Step 2: The derivative dx/dt represents the instantaneous velocity, so we can express the instantaneous velocity as a function of time.

Therefore, the instantaneous velocity v(t) = 2At - B, where A = 7.3 m/s^2 and B = 5.8 m/s.

Step 3: To find the acceleration function, we take the derivative of velocity v(t) with respect to time t.

The derivative of 2At with respect to t is 2A, since the derivative of t is 1.

The derivative of -B with respect to t is 0, since B is a constant.

So, the derivative of the velocity function v(t) = 2At - B is dv(t)/dt = 2A.

Step 4: The derivative dv(t)/dt represents the instantaneous acceleration, so we can express the instantaneous acceleration as a function of time.

Therefore, the instantaneous acceleration a(t) = 2A, where A = 7.3 m/s^2.

In summary:
- The instantaneous velocity v(t) = 2At - B, where A = 7.3 m/s^2 and B = 5.8 m/s.
- The instantaneous acceleration a(t) = 2A, where A = 7.3 m/s^2.

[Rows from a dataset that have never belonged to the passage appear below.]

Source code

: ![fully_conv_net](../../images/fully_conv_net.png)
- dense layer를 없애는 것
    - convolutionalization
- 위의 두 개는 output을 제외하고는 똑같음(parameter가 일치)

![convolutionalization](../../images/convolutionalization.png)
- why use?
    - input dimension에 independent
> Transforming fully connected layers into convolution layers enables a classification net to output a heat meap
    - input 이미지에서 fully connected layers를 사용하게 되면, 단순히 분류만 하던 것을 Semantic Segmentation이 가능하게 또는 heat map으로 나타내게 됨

To find the instantaneous velocity and acceleration as functions of time, we need to differentiate the position function with respect to time.

Given: x = At^2 - Bt + C

Instantaneous velocity, v(t), is given by the derivative of position with respect to time:

v(t) = dx/dt

Differentiating the position function x = At^2 - Bt + C with respect to t, we get:

dx/dt = d/dt (At^2 - Bt + C)
= 2At - B

Therefore, the instantaneous velocity as a function of time is:

v(t) = 2At - B

Now, to find the acceleration, a(t), we need to differentiate the velocity function with respect to time:

a(t) = dv/dt

Differentiating the velocity function v(t) = 2At - B with respect to t, we get:

dv/dt = d/dt (2At - B)
= 2A

Therefore, the instantaneous acceleration as a function of time is:

a(t) = 2A

Substituting the given values A = 7.3 m/s^2 into the equations:

v(t) = 2(7.3t) - 5.8
= 14.6t - 5.8 m/s

a(t) = 2(7.3)
= 14.6 m/s^2

So, the instantaneous velocity as a function of time is v(t) = 14.6t - 5.8 m/s,
and the instantaneous acceleration as a function of time is a(t) = 14.6 m/s^2.